- **Problem requirements**: Name every character from the Horus Heresy story who is mentioned by name in the book review below, in the order each first appears.

The Finale, and Final Thoughts
Beyond that, I have no complaints about the Horus/Sanguinius fight, which is a nice little set piece and mini-climax that comes an appropriate 2/3 of the way through the book. The brutality of the fight makes you shudder, as well it should. This is the first real look we get at Horus the Great Despoiler, and he’s as vivid and terrifying as he should be.
The actual climax of the book plays out much as we’d expect, which is itself a little surprising, and it does feel a little abbreviated. Just a little – but I would have liked to see more of Horus’s perspective at the end, as he realizes what has happened to him and what he has made happen. It feels a bit rushed, and I think taking what is currently a split climax and combining it into one scene would have created a richer and more resonant emotional payoff.
As a novel, I think the pieces are all there for the End and the Death to be one of the Black Library greats – but they’re jumbled a bit, and some of them are in there twice. I think it would be a stronger book if most of Part II were excised and the remainder shuffled into Parts I and III as appropriate. I don’t know that Abnett could have gotten it down to single-novel size, but double-novel was definitely doable, and the book would have been better for it.
The End and the Death: Reviewed as a Warhammer Novel
The Good, the Bad
I can’t just read The End and the Death as a sci-fi novel, though. It fits into a meta-story: the Horus Heresy, and the Warhammer universe writ large. And so we have to consider it on its merits there as well, as the final act of a great play launched almost two decades prior. From that perspective, I think the End and the Death does many many things well, and one thing poorly, but the one thing it does poorly is something so important that I can’t help but linger on my criticism.
Starting with the good: This is our last look at many of these characters, and so it has to both pay off their stories and give them a proper sendoff. There are lots of deaths here, but none of them feel cheap (even that really horrible one, which I will not discuss in detail). They are earned: People die because this is a disaster, a disaster of disasters. This is the defining calamity of a universe defined by calamity, a wound torn in the galaxy that will never, ever heal.
That said, there are characters here who shouldn’t be, and once again we can feel the editorial impulse at work. Two in particular I think deserve some discussion: Abaddon and Sigismund.
These guys are rocks. They are archetypes. They define the setting of 40k: Abaddon by his presence, and Sigismund by his example, as perhaps the first recognizably “modern” Astartes. Much of their plot arcs in the Horus Heresy have been about how they reached this point. How did Sigismund, Dorn’s praetorian, become the crusading templar, the Black Sword-wielding fanatic who prefigured the hollow fanaticism of his 40k descendants? How did Abaddon, the loyal Son of Horus, become the bitter exile who derided his dead father as a “fool?”

- **Dataset records**:
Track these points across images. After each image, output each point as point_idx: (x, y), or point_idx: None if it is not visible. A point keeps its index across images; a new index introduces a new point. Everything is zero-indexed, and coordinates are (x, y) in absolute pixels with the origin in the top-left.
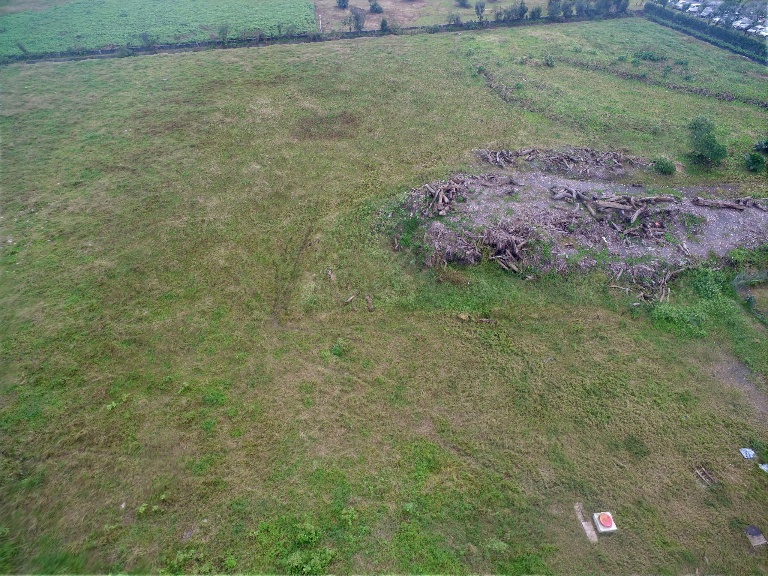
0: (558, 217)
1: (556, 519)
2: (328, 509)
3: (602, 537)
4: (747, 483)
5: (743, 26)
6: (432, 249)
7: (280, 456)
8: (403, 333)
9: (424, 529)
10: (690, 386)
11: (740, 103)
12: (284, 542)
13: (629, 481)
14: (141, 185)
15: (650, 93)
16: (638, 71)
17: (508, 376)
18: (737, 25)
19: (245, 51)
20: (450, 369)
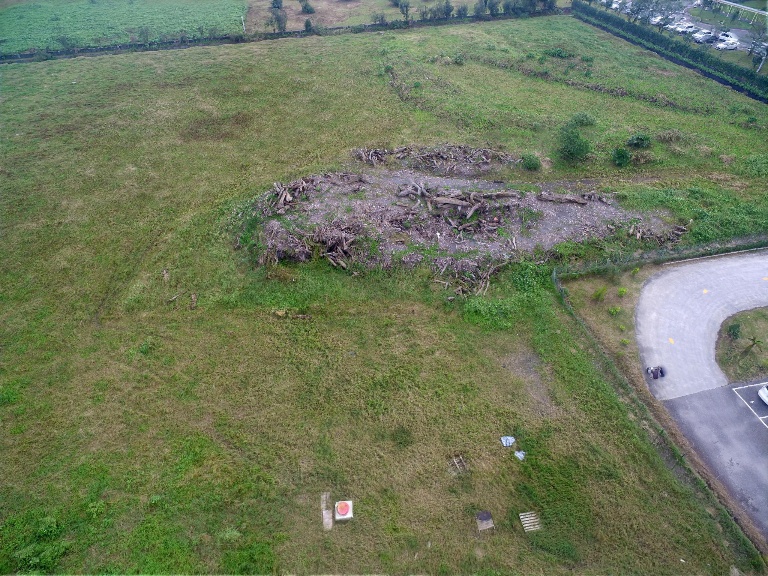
0: (395, 214)
1: (298, 508)
2: (79, 503)
3: (337, 525)
4: (496, 470)
5: (662, 22)
6: (265, 247)
7: (51, 452)
8: (216, 330)
9: (167, 520)
10: (477, 377)
11: (632, 99)
12: (24, 536)
13: (383, 470)
14: (11, 188)
15: (548, 90)
16: (542, 68)
17: (303, 370)
18: (657, 21)
19: (163, 53)
20: (248, 365)
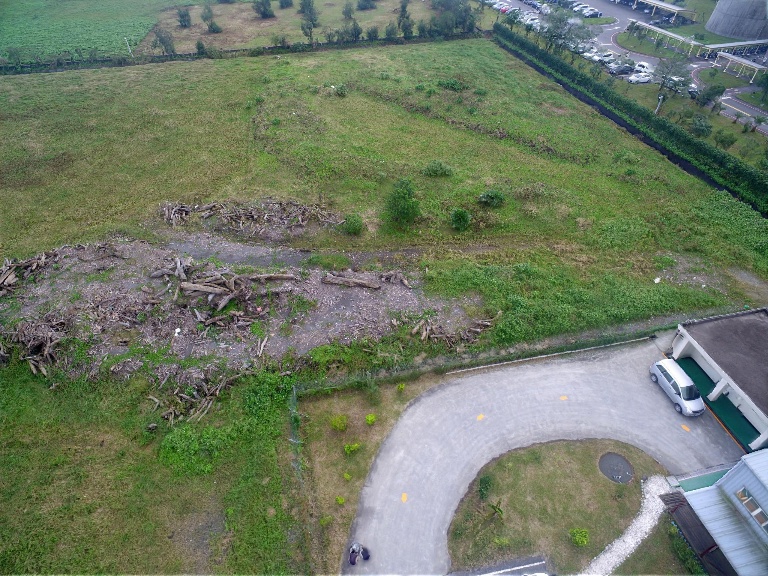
0: (132, 303)
1: None
2: None
3: None
4: None
5: None
6: None
7: None
8: None
9: None
10: (125, 555)
11: (510, 142)
12: None
13: None
14: None
15: (422, 129)
16: (425, 103)
17: None
18: None
19: (31, 78)
20: None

- **Exercise result**: Horus, Sanguinius, Abaddon, Sigismund, Dorn